◆ Exercise data ◆

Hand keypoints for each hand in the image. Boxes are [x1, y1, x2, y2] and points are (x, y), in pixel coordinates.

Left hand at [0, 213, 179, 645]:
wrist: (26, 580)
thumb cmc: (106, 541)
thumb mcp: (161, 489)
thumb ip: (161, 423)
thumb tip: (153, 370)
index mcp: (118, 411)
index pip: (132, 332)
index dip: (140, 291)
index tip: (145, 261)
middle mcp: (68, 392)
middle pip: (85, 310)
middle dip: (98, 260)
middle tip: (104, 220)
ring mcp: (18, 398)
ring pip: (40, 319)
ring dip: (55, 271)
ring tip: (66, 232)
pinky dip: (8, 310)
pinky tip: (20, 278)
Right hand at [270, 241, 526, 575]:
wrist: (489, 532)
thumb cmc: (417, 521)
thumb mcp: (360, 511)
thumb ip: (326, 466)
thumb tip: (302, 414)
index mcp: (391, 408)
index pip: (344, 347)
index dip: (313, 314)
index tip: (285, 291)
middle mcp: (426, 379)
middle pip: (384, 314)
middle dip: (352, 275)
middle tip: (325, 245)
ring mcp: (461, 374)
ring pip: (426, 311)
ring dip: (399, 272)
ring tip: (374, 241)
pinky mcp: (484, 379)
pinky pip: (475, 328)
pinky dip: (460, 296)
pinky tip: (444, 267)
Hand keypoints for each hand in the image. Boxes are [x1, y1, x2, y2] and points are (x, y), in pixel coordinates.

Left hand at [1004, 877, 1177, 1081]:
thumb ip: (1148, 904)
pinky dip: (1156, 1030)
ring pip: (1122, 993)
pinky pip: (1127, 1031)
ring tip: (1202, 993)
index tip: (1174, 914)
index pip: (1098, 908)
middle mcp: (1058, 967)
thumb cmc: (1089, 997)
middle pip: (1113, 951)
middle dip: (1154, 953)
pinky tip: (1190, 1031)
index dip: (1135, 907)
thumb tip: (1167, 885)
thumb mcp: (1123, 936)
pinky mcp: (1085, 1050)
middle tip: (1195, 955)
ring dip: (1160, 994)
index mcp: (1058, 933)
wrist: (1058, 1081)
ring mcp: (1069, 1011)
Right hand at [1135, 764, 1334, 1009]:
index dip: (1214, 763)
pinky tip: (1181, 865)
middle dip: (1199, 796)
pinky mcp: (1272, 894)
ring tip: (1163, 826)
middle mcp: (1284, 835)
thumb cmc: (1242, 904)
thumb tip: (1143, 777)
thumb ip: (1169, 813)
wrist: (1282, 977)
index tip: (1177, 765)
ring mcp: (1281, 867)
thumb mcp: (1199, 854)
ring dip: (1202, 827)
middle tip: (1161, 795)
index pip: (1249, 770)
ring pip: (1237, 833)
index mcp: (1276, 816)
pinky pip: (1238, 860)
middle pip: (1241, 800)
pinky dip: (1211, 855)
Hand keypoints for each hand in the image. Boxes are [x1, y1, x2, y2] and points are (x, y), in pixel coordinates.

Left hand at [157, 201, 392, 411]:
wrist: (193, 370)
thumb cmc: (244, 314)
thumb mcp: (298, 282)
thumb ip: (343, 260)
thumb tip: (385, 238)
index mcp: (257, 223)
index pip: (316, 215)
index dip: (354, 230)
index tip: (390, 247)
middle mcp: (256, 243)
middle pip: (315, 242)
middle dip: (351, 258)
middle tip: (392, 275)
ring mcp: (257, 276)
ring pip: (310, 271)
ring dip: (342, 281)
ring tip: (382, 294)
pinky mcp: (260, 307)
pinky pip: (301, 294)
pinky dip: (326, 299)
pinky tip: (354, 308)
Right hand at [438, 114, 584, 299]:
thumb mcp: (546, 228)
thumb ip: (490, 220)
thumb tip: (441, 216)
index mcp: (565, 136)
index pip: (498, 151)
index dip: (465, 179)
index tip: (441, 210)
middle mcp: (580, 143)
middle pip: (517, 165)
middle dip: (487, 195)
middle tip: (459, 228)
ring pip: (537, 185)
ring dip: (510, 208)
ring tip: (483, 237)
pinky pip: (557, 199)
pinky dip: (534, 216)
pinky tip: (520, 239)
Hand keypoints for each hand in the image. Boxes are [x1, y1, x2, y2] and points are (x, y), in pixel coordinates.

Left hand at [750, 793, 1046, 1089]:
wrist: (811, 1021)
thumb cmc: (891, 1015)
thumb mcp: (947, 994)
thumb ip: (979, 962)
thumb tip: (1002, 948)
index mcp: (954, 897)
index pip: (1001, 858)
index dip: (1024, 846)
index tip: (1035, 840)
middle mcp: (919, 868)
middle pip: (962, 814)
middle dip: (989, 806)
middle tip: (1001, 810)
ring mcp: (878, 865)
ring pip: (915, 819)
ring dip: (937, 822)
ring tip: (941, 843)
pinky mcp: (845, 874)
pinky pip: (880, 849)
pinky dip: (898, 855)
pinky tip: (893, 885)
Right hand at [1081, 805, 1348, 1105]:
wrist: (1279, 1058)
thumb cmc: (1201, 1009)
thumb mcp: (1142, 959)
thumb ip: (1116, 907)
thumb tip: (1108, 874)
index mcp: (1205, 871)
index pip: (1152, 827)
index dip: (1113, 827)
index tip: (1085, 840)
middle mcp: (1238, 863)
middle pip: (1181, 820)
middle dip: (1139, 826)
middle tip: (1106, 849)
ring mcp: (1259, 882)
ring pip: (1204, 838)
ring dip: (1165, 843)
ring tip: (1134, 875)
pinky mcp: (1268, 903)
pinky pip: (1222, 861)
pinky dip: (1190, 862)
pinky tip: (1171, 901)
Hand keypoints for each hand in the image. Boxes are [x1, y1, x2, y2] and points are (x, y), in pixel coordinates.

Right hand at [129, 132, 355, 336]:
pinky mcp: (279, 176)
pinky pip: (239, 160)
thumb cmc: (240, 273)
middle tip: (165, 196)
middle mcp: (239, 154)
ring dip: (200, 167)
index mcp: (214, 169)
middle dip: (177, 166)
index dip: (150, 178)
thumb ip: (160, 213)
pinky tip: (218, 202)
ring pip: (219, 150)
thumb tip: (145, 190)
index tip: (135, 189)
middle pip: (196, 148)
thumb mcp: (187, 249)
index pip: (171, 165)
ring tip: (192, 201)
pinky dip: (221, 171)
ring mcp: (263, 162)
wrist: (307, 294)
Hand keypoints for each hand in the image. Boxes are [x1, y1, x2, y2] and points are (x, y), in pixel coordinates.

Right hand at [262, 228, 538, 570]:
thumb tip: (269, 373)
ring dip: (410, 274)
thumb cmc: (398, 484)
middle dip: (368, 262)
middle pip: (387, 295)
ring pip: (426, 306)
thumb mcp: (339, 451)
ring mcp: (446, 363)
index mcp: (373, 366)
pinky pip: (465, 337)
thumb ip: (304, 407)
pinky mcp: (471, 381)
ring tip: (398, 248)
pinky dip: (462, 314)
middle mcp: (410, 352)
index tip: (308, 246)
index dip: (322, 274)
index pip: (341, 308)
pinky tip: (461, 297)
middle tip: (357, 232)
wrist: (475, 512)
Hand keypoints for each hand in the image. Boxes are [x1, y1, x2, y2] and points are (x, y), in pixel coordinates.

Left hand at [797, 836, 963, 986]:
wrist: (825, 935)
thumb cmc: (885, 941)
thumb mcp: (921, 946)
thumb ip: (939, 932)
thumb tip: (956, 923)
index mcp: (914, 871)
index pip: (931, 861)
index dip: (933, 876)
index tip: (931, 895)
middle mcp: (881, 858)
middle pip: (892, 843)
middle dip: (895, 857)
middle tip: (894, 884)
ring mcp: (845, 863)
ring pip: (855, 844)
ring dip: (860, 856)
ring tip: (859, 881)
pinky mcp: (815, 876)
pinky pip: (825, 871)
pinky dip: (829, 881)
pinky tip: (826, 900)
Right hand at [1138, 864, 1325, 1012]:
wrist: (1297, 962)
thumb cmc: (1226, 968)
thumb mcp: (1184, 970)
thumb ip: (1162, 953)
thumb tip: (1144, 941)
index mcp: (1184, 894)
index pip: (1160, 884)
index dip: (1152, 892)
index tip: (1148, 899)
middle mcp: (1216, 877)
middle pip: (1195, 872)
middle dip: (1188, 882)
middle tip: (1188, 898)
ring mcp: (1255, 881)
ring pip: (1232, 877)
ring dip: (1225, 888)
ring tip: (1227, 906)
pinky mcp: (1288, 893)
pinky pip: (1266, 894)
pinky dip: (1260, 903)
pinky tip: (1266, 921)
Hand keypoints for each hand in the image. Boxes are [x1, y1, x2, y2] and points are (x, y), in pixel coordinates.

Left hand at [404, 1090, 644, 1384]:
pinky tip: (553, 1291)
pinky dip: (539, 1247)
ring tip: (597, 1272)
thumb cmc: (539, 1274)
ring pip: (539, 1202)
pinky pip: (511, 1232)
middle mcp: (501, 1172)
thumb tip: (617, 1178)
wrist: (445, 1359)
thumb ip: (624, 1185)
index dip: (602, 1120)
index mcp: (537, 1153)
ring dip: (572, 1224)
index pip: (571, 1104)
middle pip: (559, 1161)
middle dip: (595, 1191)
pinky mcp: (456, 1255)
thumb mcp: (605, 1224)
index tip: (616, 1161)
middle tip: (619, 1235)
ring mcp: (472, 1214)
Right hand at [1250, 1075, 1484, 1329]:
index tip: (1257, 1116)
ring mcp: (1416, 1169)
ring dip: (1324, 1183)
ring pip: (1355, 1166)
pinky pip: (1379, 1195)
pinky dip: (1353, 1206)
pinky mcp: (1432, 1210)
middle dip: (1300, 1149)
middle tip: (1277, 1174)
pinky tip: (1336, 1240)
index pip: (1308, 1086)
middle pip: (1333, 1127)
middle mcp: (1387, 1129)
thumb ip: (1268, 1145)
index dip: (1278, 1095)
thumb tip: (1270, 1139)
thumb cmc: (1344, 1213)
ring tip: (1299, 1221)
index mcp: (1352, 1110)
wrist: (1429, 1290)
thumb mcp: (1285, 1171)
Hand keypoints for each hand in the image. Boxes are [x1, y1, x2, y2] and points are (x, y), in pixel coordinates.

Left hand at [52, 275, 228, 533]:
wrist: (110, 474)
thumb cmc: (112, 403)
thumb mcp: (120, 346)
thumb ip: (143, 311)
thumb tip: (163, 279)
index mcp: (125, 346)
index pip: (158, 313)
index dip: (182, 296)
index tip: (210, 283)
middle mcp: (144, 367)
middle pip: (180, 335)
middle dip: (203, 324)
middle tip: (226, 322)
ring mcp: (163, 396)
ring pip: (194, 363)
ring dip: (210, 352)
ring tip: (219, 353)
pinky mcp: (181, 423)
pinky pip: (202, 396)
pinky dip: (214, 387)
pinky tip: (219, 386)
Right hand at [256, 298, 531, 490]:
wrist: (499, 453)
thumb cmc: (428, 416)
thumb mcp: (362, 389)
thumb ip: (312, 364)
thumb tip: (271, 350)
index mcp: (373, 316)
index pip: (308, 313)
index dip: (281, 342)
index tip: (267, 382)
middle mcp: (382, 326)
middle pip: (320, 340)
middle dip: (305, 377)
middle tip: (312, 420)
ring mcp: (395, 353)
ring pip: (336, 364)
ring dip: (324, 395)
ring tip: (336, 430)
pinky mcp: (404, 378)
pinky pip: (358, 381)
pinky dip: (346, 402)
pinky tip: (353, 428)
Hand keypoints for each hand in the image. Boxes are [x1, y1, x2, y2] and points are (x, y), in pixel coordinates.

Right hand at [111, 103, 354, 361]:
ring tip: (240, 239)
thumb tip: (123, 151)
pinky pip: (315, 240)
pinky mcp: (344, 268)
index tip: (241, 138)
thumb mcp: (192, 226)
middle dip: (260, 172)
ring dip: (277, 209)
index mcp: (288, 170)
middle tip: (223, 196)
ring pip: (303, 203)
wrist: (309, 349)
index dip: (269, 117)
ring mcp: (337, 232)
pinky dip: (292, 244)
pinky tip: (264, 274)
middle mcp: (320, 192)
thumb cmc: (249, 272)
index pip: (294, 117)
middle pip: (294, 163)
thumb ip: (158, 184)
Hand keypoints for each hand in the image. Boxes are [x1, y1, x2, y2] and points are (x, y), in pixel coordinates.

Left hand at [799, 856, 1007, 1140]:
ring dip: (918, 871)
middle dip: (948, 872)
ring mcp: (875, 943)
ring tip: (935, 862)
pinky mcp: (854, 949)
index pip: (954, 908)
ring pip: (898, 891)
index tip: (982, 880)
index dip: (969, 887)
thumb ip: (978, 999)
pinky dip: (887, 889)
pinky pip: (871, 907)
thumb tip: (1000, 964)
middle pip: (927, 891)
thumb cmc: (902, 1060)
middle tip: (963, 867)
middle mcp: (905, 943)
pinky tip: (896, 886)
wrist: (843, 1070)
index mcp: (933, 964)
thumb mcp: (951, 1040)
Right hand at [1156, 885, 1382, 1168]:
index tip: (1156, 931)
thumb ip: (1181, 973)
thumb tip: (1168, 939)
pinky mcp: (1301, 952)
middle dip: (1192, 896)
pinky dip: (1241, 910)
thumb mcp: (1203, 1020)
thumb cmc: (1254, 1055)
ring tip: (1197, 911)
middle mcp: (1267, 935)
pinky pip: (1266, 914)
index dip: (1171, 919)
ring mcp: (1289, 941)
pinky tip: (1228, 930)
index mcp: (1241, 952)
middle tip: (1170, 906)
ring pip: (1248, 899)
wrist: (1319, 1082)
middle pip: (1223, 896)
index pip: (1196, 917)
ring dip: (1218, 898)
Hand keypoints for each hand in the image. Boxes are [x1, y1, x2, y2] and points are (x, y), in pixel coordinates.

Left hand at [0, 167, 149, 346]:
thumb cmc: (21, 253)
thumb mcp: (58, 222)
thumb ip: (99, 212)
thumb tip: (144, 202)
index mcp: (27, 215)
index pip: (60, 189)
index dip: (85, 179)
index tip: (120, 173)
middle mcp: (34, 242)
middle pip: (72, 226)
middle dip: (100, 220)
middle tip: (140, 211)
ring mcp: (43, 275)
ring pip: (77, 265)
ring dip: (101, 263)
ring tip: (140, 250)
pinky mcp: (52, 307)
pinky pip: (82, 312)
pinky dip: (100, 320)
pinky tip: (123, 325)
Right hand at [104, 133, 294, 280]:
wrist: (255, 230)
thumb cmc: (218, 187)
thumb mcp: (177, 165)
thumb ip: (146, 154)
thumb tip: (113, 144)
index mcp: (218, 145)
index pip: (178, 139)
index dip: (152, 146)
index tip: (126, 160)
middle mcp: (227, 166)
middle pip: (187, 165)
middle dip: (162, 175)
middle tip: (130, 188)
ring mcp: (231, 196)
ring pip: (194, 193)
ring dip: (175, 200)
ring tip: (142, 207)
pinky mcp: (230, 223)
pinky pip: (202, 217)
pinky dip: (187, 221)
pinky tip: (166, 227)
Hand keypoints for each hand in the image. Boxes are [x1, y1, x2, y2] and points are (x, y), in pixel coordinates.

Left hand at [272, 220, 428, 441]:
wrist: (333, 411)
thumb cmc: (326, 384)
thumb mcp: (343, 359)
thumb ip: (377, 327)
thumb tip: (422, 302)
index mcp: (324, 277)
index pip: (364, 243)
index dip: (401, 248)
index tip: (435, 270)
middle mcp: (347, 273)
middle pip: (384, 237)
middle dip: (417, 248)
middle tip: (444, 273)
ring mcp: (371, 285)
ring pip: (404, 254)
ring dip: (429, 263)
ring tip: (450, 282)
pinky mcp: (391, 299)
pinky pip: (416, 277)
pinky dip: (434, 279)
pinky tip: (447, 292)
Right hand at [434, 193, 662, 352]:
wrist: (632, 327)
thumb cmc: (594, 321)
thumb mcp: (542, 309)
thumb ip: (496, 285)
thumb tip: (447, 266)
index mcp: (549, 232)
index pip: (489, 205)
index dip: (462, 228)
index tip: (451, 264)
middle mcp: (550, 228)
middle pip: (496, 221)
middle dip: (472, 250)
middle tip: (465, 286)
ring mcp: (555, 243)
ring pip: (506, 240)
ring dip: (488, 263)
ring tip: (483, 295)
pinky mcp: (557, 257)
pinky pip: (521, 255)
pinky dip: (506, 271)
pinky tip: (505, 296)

◆ What to do ◆
Locate the word "Left" in the records above, and return each line that has it.

◆ Exercise answer ◆
Left hand at [0, 213, 179, 645]:
Left hand at [1004, 877, 1177, 1081]:
Left hand at [157, 201, 392, 411]:
Left hand at [750, 793, 1046, 1089]:
Left hand at [797, 836, 963, 986]:
Left hand at [404, 1090, 644, 1384]:
Left hand at [52, 275, 228, 533]:
Left hand at [799, 856, 1007, 1140]:
Left hand at [0, 167, 149, 346]:
Left hand at [272, 220, 428, 441]:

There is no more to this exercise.